*Aim:* Substitute "Copy" for every occurrence of "Transcribe" in the data below, and reproduce the data with everything else unchanged.

*Source material:*

[START]

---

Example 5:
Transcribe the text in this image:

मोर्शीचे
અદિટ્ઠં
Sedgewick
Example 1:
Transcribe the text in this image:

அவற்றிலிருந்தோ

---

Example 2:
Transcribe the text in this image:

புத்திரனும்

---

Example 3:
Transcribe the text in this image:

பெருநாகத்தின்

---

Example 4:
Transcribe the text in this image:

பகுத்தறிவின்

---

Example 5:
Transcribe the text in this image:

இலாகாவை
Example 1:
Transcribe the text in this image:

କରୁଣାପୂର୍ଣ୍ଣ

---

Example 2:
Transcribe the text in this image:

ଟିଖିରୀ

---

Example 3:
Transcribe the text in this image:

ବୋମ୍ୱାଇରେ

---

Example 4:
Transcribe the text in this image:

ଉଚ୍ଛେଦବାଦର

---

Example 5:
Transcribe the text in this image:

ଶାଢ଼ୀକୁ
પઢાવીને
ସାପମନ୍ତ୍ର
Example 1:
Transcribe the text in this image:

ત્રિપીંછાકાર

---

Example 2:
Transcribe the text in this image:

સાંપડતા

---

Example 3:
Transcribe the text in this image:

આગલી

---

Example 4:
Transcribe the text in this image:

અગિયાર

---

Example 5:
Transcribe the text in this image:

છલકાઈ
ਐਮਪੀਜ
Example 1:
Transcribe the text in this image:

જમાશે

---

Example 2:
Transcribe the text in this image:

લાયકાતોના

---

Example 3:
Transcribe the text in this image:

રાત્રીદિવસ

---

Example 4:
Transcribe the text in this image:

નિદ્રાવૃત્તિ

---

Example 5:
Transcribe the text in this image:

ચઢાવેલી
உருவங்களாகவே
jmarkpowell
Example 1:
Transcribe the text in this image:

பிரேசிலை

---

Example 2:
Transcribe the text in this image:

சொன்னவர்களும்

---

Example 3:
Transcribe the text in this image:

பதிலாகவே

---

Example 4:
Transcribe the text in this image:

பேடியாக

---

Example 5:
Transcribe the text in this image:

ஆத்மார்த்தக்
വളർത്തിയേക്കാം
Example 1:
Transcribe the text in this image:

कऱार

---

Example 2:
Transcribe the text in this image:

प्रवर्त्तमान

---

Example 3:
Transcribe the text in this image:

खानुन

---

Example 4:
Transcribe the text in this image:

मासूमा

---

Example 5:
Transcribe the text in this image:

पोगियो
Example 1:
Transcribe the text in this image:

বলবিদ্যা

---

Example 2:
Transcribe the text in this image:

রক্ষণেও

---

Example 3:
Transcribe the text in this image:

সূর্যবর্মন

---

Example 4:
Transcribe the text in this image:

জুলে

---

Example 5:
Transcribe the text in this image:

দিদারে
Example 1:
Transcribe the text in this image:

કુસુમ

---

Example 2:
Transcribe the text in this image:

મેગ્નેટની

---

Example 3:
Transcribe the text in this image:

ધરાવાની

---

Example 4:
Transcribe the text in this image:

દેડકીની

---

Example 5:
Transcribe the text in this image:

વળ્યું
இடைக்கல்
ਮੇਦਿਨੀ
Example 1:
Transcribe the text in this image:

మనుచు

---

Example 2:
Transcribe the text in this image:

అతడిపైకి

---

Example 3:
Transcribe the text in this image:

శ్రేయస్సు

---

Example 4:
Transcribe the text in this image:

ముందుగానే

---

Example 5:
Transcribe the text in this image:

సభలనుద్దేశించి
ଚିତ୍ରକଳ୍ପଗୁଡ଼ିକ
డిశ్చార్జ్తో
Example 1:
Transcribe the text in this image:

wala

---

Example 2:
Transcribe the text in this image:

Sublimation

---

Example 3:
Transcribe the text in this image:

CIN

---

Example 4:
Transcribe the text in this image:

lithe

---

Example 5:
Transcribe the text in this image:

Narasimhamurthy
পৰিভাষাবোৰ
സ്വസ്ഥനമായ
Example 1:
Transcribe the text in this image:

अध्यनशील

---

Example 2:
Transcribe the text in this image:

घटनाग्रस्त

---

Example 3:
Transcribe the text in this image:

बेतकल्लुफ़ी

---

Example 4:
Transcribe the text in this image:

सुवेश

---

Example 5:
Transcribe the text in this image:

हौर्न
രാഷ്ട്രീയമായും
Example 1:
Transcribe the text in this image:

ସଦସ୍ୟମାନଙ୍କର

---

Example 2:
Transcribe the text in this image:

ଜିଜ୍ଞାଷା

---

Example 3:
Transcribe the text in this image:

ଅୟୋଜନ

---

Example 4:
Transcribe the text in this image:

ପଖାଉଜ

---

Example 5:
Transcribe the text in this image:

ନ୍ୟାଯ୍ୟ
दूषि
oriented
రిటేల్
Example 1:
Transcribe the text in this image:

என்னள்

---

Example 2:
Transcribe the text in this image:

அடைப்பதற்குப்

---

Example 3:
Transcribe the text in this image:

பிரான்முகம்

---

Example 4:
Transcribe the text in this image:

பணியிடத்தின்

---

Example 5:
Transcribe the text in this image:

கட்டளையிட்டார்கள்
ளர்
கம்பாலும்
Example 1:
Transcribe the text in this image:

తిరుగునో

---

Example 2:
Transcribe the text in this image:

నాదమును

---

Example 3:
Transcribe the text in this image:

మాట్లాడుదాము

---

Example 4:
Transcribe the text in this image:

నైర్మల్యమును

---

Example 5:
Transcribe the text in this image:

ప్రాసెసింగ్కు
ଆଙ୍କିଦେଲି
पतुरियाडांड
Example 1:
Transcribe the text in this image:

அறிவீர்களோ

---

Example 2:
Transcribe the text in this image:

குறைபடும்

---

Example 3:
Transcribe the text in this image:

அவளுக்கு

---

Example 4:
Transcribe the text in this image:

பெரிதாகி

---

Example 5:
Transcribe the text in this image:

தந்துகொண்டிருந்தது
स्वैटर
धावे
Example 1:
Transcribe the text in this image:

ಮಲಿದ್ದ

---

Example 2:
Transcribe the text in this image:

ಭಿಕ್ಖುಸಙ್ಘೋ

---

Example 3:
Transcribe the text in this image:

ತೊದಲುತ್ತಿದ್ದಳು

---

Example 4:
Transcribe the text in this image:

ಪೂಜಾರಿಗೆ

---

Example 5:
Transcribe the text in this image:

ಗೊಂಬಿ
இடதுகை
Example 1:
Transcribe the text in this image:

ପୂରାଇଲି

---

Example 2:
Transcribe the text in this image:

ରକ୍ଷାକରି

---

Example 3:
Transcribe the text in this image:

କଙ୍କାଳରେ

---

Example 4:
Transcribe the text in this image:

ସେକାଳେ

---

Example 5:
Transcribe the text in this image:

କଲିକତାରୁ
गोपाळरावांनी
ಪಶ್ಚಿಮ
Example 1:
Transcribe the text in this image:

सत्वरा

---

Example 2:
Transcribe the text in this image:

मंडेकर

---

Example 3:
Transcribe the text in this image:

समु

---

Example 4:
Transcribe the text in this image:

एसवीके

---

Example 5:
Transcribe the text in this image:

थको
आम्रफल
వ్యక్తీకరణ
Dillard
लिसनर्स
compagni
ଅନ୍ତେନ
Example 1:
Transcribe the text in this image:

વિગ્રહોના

[END]

*Expected output:*
---

Example 5:
Copy the text in this image:

मोर्शीचे
અદિટ્ઠં
Sedgewick
Example 1:
Copy the text in this image:

அவற்றிலிருந்தோ

---

Example 2:
Copy the text in this image:

புத்திரனும்

---

Example 3:
Copy the text in this image:

பெருநாகத்தின்

---

Example 4:
Copy the text in this image:

பகுத்தறிவின்

---

Example 5:
Copy the text in this image:

இலாகாவை
Example 1:
Copy the text in this image:

କରୁଣାପୂର୍ଣ୍ଣ

---

Example 2:
Copy the text in this image:

ଟିଖିରୀ

---

Example 3:
Copy the text in this image:

ବୋମ୍ୱାଇରେ

---

Example 4:
Copy the text in this image:

ଉଚ୍ଛେଦବାଦର

---

Example 5:
Copy the text in this image:

ଶାଢ଼ୀକୁ
પઢાવીને
ସାପମନ୍ତ୍ର
Example 1:
Copy the text in this image:

ત્રિપીંછાકાર

---

Example 2:
Copy the text in this image:

સાંપડતા

---

Example 3:
Copy the text in this image:

આગલી

---

Example 4:
Copy the text in this image:

અગિયાર

---

Example 5:
Copy the text in this image:

છલકાઈ
ਐਮਪੀਜ
Example 1:
Copy the text in this image:

જમાશે

---

Example 2:
Copy the text in this image:

લાયકાતોના

---

Example 3:
Copy the text in this image:

રાત્રીદિવસ

---

Example 4:
Copy the text in this image:

નિદ્રાવૃત્તિ

---

Example 5:
Copy the text in this image:

ચઢાવેલી
உருவங்களாகவே
jmarkpowell
Example 1:
Copy the text in this image:

பிரேசிலை

---

Example 2:
Copy the text in this image:

சொன்னவர்களும்

---

Example 3:
Copy the text in this image:

பதிலாகவே

---

Example 4:
Copy the text in this image:

பேடியாக

---

Example 5:
Copy the text in this image:

ஆத்மார்த்தக்
വളർത്തിയേക്കാം
Example 1:
Copy the text in this image:

कऱार

---

Example 2:
Copy the text in this image:

प्रवर्त्तमान

---

Example 3:
Copy the text in this image:

खानुन

---

Example 4:
Copy the text in this image:

मासूमा

---

Example 5:
Copy the text in this image:

पोगियो
Example 1:
Copy the text in this image:

বলবিদ্যা

---

Example 2:
Copy the text in this image:

রক্ষণেও

---

Example 3:
Copy the text in this image:

সূর্যবর্মন

---

Example 4:
Copy the text in this image:

জুলে

---

Example 5:
Copy the text in this image:

দিদারে
Example 1:
Copy the text in this image:

કુસુમ

---

Example 2:
Copy the text in this image:

મેગ્નેટની

---

Example 3:
Copy the text in this image:

ધરાવાની

---

Example 4:
Copy the text in this image:

દેડકીની

---

Example 5:
Copy the text in this image:

વળ્યું
இடைக்கல்
ਮੇਦਿਨੀ
Example 1:
Copy the text in this image:

మనుచు

---

Example 2:
Copy the text in this image:

అతడిపైకి

---

Example 3:
Copy the text in this image:

శ్రేయస్సు

---

Example 4:
Copy the text in this image:

ముందుగానే

---

Example 5:
Copy the text in this image:

సభలనుద్దేశించి
ଚିତ୍ରକଳ୍ପଗୁଡ଼ିକ
డిశ్చార్జ్తో
Example 1:
Copy the text in this image:

wala

---

Example 2:
Copy the text in this image:

Sublimation

---

Example 3:
Copy the text in this image:

CIN

---

Example 4:
Copy the text in this image:

lithe

---

Example 5:
Copy the text in this image:

Narasimhamurthy
পৰিভাষাবোৰ
സ്വസ്ഥനമായ
Example 1:
Copy the text in this image:

अध्यनशील

---

Example 2:
Copy the text in this image:

घटनाग्रस्त

---

Example 3:
Copy the text in this image:

बेतकल्लुफ़ी

---

Example 4:
Copy the text in this image:

सुवेश

---

Example 5:
Copy the text in this image:

हौर्न
രാഷ്ട്രീയമായും
Example 1:
Copy the text in this image:

ସଦସ୍ୟମାନଙ୍କର

---

Example 2:
Copy the text in this image:

ଜିଜ୍ଞାଷା

---

Example 3:
Copy the text in this image:

ଅୟୋଜନ

---

Example 4:
Copy the text in this image:

ପଖାଉଜ

---

Example 5:
Copy the text in this image:

ନ୍ୟାଯ୍ୟ
दूषि
oriented
రిటేల్
Example 1:
Copy the text in this image:

என்னள்

---

Example 2:
Copy the text in this image:

அடைப்பதற்குப்

---

Example 3:
Copy the text in this image:

பிரான்முகம்

---

Example 4:
Copy the text in this image:

பணியிடத்தின்

---

Example 5:
Copy the text in this image:

கட்டளையிட்டார்கள்
ளர்
கம்பாலும்
Example 1:
Copy the text in this image:

తిరుగునో

---

Example 2:
Copy the text in this image:

నాదమును

---

Example 3:
Copy the text in this image:

మాట్లాడుదాము

---

Example 4:
Copy the text in this image:

నైర్మల్యమును

---

Example 5:
Copy the text in this image:

ప్రాసెసింగ్కు
ଆଙ୍କିଦେଲି
पतुरियाडांड
Example 1:
Copy the text in this image:

அறிவீர்களோ

---

Example 2:
Copy the text in this image:

குறைபடும்

---

Example 3:
Copy the text in this image:

அவளுக்கு

---

Example 4:
Copy the text in this image:

பெரிதாகி

---

Example 5:
Copy the text in this image:

தந்துகொண்டிருந்தது
स्वैटर
धावे
Example 1:
Copy the text in this image:

ಮಲಿದ್ದ

---

Example 2:
Copy the text in this image:

ಭಿಕ್ಖುಸಙ್ಘೋ

---

Example 3:
Copy the text in this image:

ತೊದಲುತ್ತಿದ್ದಳು

---

Example 4:
Copy the text in this image:

ಪೂಜಾರಿಗೆ

---

Example 5:
Copy the text in this image:

ಗೊಂಬಿ
இடதுகை
Example 1:
Copy the text in this image:

ପୂରାଇଲି

---

Example 2:
Copy the text in this image:

ରକ୍ଷାକରି

---

Example 3:
Copy the text in this image:

କଙ୍କାଳରେ

---

Example 4:
Copy the text in this image:

ସେକାଳେ

---

Example 5:
Copy the text in this image:

କଲିକତାରୁ
गोपाळरावांनी
ಪಶ್ಚಿಮ
Example 1:
Copy the text in this image:

सत्वरा

---

Example 2:
Copy the text in this image:

मंडेकर

---

Example 3:
Copy the text in this image:

समु

---

Example 4:
Copy the text in this image:

एसवीके

---

Example 5:
Copy the text in this image:

थको
आम्रफल
వ్యక్తీకరణ
Dillard
लिसनर्स
compagni
ଅନ୍ତେନ
Example 1:
Copy the text in this image:

વિગ્રહોના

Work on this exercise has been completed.